Morena, gobierno y oposición

El partido de AMLO no tiene oposición, y si la hay, está en sus propias filas, como pudo verse en la disputa en el Senado

Carlos Zúñiga
Carlos Zúñiga / Acceso libre / El Heraldo de México

Hay cosas que pasan en Morena que no pueden explicarse siendo el partido en el poder. Pero viendo que en la administración federal existen otras situaciones inexplicables, no hay que sorprenderse mucho.

Morena va a elegir a su dirigente nacional, el primero estando en el poder. Los morenistas, fieles a su pasado, han entrampado esta elección. Los aspirantes y sus seguidores no han tenido pudor en demostrar sus deseos de manejar el partido político que recibe más prerrogativas del INE (son más de mil 600 millones de pesos) aunado a toda la influencia que tienen a partir de los resultados del 1 de julio de 2018.

Los cuatro interesados en la presidencia del partido, Yeidckol Polevnsky, Bertha Luján, Mario Delgado y Alejandro Rojas, casi al mismo tiempo de manifestar su interés, comenzaron el juego gritando foul.

El tema más delicado a punto de arrancar las asambleas distritales de las que saldrán los delegados al Congreso Nacional, del que se supone saldrá el nuevo dirigente, es la conformación del padrón de militantes de Morena. En teoría, este se encuentra cerrado desde el año pasado (con 3 millones 72 mil personas) y por razones no aclaradas ha presentado afiliaciones irregulares.

Los militantes registrados son quienes tenen derecho a asistir a los consejos distritales. Tal escándalo ha hecho que los candidatos se acerquen a la idea deslizada hace semanas por el presidente AMLO para que el nuevo dirigente sea elegido mediante encuestas. El tiempo apremia.

En medio de este caos, parece que alguien sacó ventaja. El diputado federal Mario Delgado armó el pasado miércoles una reunión con diputados, senadores y alcaldes, donde recibió porras y muchos elogios. En ese ambiente que lo arropaba pidió a su partido que se cumplan 7 puntos para llevar a buen término la contienda. Quizá la más importante fue que se atienda la recomendación de López Obrador para llevar a cabo por lo menos tres encuestas. La forma en la que se condujo hizo que más de uno lo perfilara ya como líder. Morena también llega a este proceso con la acusación contra funcionarios federales por intervenir con recursos y otras maniobras en la elección. Esto llevó al propio Presidente a marcar, a su estilo, una línea con sus correligionarios.
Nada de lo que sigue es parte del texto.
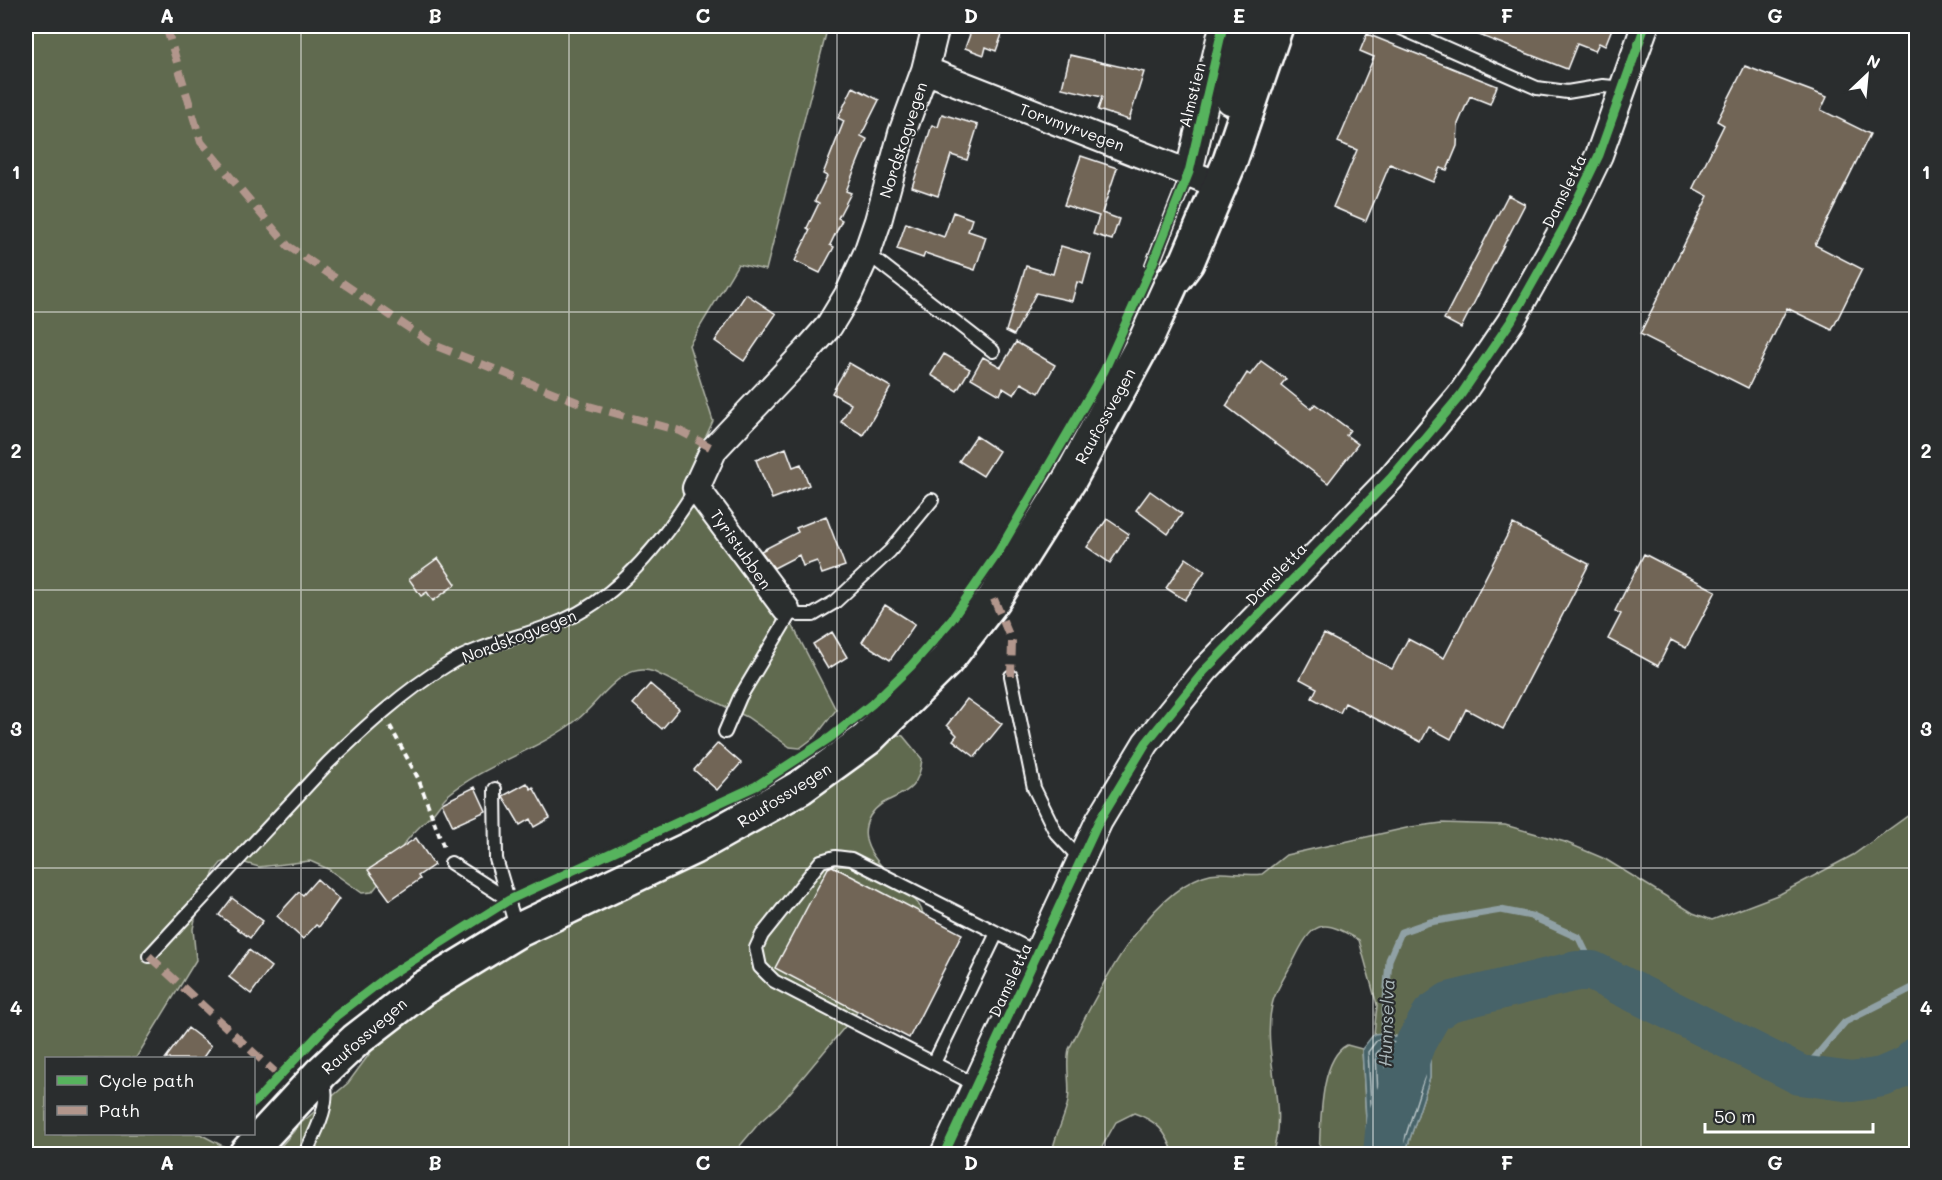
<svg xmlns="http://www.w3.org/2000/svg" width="1942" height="1180" viewBox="0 0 1942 1180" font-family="Mali,sans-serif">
<rect width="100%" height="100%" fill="#2a2d2e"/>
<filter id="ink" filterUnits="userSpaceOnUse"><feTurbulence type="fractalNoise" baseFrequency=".0167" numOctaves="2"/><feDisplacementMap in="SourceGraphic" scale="12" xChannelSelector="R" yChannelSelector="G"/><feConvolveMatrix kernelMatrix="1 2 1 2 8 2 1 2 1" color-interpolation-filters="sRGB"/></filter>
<g filter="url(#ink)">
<path fill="#616a50" stroke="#b0b4a8" stroke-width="1.5" d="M26 26H828L766 270 738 264 689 345 713 421 696 458V480L784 609 836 710 816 736 800 748 790 747 747 717 654 672C622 660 600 702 578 719 538 751 487 763 448 795 442 800 438 807 433 813 424 823 413 832 405 843 394 859 385 877 372 892L362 893 328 869 310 861 259 867 231 859 221 863 214 872 197 909 193 929 196 960 136 1058H46V1134H200L238 1154H26Z
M893 734 903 736 922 759C918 804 886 790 870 816 849 852 902 880 919 905 925 914 927 926 929 936L858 1011 783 1101 760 1122 733 1154H274L300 1124 348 1083 373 1049 436 996 490 962 711 856Z
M1916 810V1154H1405L1430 1078V1052C1414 1041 1394 1033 1374 1034L1377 1005 1359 940C1326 921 1315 917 1296 956 1289 971 1275 989 1272 1005 1261 1055 1289 1105 1272 1154H1174C1166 1131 1157 1121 1134 1113L1116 1122 1098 1154H1052C1054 1135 1065 1119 1068 1101 1071 1084 1065 1067 1069 1049 1096 995 1143 898 1203 876 1223 869 1241 877 1262 874L1286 855 1411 827 1442 823 1505 825 1565 842 1605 859 1693 913 1712 920 1780 894 1853 855Z
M1347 1045 1362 1049 1368 1154H1319C1321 1126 1319 1059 1347 1045Z"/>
<path fill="#466369" stroke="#90a1a5" stroke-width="1.5" d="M1382 1033 1416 1042 1430 1052V1078L1405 1154H1368L1362 1049 1374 1034Z"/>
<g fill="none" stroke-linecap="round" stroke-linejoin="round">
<path stroke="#b5c1c3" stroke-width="1.5" d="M1389 1058 1408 1065 1407 1075 1392 1118 1388 1115 1385 1061Z
M1374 1154 1368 1052 1377 1040 1381 1039 1413 1048 1424 1056V1078L1400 1154
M1381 1154 1376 1054 1382 1047 1410 1055 1417 1061 1416 1076 1393 1154"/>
<path stroke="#90a1a5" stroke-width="7" d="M1383 1041 1389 960 1401 932 1430 922 1501 910 1531 916 1579 938 1592 965V971
M1800 1075 1845 1022 1916 986"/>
<path stroke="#466369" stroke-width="40" d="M1383 1154 1386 1122 1416 1042 1432 1014 1449 1002 1577 971H1592L1800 1075 1852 1082 1882 1077 1910 1065 1916 1057"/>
</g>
<path fill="#716557" stroke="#fff" stroke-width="1.5" d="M973 26H1005L996 51 986 47 984 55 965 48Z
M1456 26H1613L1605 46 1599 43 1595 51 1577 44 1567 69Z
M1367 34 1497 86 1490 104 1470 96 1458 124 1457 146 1447 170 1440 168 1433 182 1390 164 1366 221 1333 207 1357 150 1338 142 1374 57 1360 51Z
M1070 55 1144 72 1129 120 1098 110 1102 97 1062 88Z
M1745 66 1827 97 1821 110 1870 134 1815 245 1862 269 1832 330 1787 308 1748 388 1640 334 1708 196 1693 188 1724 125 1717 121Z
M853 87 879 100 861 136 867 139 846 191 851 193 838 218 842 220 830 245 834 247 820 273 795 261 810 230 807 228 819 203 815 201 827 176 823 174 844 121 838 118Z
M942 114 978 125 967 160 951 155 938 196 912 187 932 125 938 127Z
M1081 156 1117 168 1102 213 1119 219 1112 240 1093 234 1099 216 1064 205Z
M1508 195 1525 204 1461 328 1444 319Z
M953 212 972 219 968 231 986 237 975 270 925 253 923 258 897 249 906 223 944 237Z
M1061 246 1091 255 1083 284 1077 282 1072 301 1036 293 1014 335 1006 331 1026 266 1053 274Z
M746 294 776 314 744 361 715 341Z
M1016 342 1055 365 1039 393 1021 383 1014 395 1003 388 1000 395 971 378 983 357 1001 367Z
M944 354 970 369 957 391 931 375Z
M1261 361 1286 379 1281 385 1311 409 1315 404 1350 430 1346 435 1358 444 1328 483 1226 406 1247 373 1250 375Z
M849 363 891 387 863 435 841 422 851 404 832 393Z
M976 436 999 451 983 476 959 461Z
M786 448 793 467 801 464 809 485 772 499 756 460Z
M1150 491 1182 514 1168 534 1136 510Z
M826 516 845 566 822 574 817 561 803 566 799 555 774 568 761 551 798 532 796 528Z
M1107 519 1129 534 1110 563 1087 547Z
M1513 524 1589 564 1503 729 1466 709 1451 739 1429 727 1421 742 1345 703 1340 713 1312 698 1317 688 1300 679 1324 634 1392 669 1408 639 1444 658Z
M1644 554 1716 591 1686 648 1671 640 1658 666 1608 639 1621 614 1615 611Z
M438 558 456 584 433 601 427 592 421 596 409 579Z
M1186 558 1205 571 1185 600 1166 588Z
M885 605 915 624 890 660 862 642Z
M832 632 847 657 828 669 813 644Z
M650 684 679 709 662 729 633 704Z
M967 699 1002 724 975 757 953 740 957 735 947 725Z
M718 743 741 763 717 790 694 770Z
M527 783 531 789 533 787 550 818 534 827 530 819 520 825 503 796Z
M475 787 486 811 453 826 442 803Z
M416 838 434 865 418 876 420 879 390 900 368 870Z
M832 866 962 934 909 1038 775 968 828 868Z
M317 879 339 899 319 927 316 925 303 939 277 916 299 892 303 895Z
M232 898 263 921 250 938 219 915Z
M249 950 271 967 251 994 229 977Z
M188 1028 211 1046 202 1059H165Z"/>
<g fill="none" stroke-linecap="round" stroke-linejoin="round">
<defs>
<path id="lane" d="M1396 26 1537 88 1567 92 1603 86 1624 88
M867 253 993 351
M1152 265 1189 172
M786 609 799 615H813L835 602 890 551 932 500
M1011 676 1034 788 1056 833 1081 860
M725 732 740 697 791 612
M495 789 496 859 517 930
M451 863 509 900
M149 956 328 763C364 728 404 691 447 665 483 643 524 637 562 621 619 597 664 540 696 488
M934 1063 997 933
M978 1086 774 981 760 967 756 948 762 935 821 861 835 857 851 859 1039 954
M305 1154C315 1133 332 1103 323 1079"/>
<path id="street" d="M925 70 1219 185
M1189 172 1223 26
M786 609 696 488 714 449 807 351 829 326 849 293 867 253 878 221 902 133 925 70 936 26
M944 1154 1099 821 1146 743 1205 670 1391 478 1460 396 1511 321 1563 229 1599 155 1645 26"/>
<path id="secondary" d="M1232 98 1248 26
M246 1154 321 1073 356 1040 422 989 517 931 694 847 801 787 867 739 946 661 994 599 1070 479 1146 339 1172 282 1187 262 1230 161 1276 26"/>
</defs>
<use href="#lane" stroke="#fff" stroke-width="16"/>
<use href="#street" stroke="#fff" stroke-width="30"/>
<use href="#secondary" stroke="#fff" stroke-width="38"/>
<path stroke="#fff" stroke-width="4" stroke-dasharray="6 4.5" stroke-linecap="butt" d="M390 726 418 778 444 848"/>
<use href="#lane" stroke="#2a2d2e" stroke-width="12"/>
<use href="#street" stroke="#2a2d2e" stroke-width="26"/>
<use href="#secondary" stroke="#2a2d2e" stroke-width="33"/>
<path stroke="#b2968c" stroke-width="8" stroke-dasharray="15 8" stroke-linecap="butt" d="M166 26 201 142 288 246 434 345 585 405 680 431 714 449
M994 599 1012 642 1011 676
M149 956 278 1075"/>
<defs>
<path id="cycleway" d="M254 1103 336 1016 388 976 509 900 756 786 831 737 872 704 911 666 952 619 999 551 1104 371 1152 265 1189 172 1223 26
M944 1154 1099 821 1146 743 1205 670 1391 478 1460 396 1511 321 1563 229 1599 155 1645 26"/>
</defs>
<use href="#cycleway" stroke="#2a2d2e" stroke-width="13"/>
<use href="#cycleway" stroke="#56b35d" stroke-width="9"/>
</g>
</g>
<path fill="none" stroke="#fff" stroke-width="1.5" stroke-opacity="0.55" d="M301 26V1154M569 26V1154M837 26V1154M1105 26V1154M1373 26V1154M1641 26V1154M26 312H1916M26 590H1916M26 868H1916"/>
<g text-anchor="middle" stroke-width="4.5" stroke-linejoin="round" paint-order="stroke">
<g font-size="16" fill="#fff" stroke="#2a2d2e">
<text transform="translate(1192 95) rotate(-76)" y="6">Almstien</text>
<text transform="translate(1072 127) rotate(20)" y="6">Torvmyrvegen</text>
<text transform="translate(903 140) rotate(-72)" y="6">Nordskogvegen</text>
<text transform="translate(1564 191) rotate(-64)" y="6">Damsletta</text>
<text transform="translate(1105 416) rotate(-61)" y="6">Raufossvegen</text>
<text transform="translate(741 549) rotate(55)" y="6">Tyristubben</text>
<text transform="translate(1276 574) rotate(-46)" y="6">Damsletta</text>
<text transform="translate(519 636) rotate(-21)" y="6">Nordskogvegen</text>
<text transform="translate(784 795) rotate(-32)" y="6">Raufossvegen</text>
<text transform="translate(1010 980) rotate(-65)" y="6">Damsletta</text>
<text transform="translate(364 1036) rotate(-41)" y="6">Raufossvegen</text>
</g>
<g font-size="18" font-style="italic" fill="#acb9bc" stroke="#2a2d2e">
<text transform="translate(1387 1023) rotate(-88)" y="6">Hunnselva</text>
</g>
</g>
<rect width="1942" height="1180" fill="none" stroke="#2a2d2e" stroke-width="66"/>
<rect x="45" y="1057" width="210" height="78" fill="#2a2d2e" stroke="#7f8182" stroke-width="1.5"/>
<rect x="57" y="1076" width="30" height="9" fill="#56b35d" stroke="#7f8182" stroke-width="1.5"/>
<text x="99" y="1087" font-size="18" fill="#ffffff">Cycle path</text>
<rect x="57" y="1106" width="30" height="9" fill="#b2968c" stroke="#7f8182" stroke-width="1.5"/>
<text x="99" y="1117" font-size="18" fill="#ffffff">Path</text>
<g transform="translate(1867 75) rotate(26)" stroke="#2a2d2e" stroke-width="4.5" paint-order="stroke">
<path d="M0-4.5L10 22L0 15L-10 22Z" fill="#ffffff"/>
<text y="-9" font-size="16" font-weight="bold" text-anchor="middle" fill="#ffffff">N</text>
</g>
<path d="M1705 1123v9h168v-9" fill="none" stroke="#ffffff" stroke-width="3"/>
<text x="1714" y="1123" font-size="18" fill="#ffffff" stroke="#2a2d2e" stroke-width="4.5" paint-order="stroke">50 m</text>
<rect x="33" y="33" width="1876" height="1114" fill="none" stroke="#fff" stroke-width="2"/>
<g font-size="20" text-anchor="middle" font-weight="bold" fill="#fff">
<text x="167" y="23">A</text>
<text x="435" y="23">B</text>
<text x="703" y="23">C</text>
<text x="971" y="23">D</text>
<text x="1239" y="23">E</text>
<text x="1507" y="23">F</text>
<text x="1775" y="23">G</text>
<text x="16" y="179">1</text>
<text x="1926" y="179">1</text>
<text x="16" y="458">2</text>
<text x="1926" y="458">2</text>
<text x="16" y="736">3</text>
<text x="1926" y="736">3</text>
<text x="16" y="1015">4</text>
<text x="1926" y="1015">4</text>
<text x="167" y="1170">A</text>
<text x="435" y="1170">B</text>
<text x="703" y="1170">C</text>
<text x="971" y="1170">D</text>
<text x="1239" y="1170">E</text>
<text x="1507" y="1170">F</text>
<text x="1775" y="1170">G</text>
</g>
</svg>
Si el partido que fundé se echara a perder, no solo renunciaría sino que me gustaría que le cambiaran el nombre porque ese nombre no se debe de manchar, y agregó, entonces, que su gobierno no va a intervenir en las elecciones en Morena ni en las de ningún partido.

No estoy seguro que todos hayan entendido esas palabras. Sobre todo porque el partido del Presidente no tiene oposición, y si la hay, está en sus propias filas, como pudo verse en el episodio de disputa por la presidencia del Senado. En esta condición quien controle Morena logrará un gran triunfo, aunque sabemos que el único líder despacha ya en Palacio Nacional. Además, cada aspirante tiene sus propias ambiciones y un corazón que late por futuros candidatos, y eso también será determinante.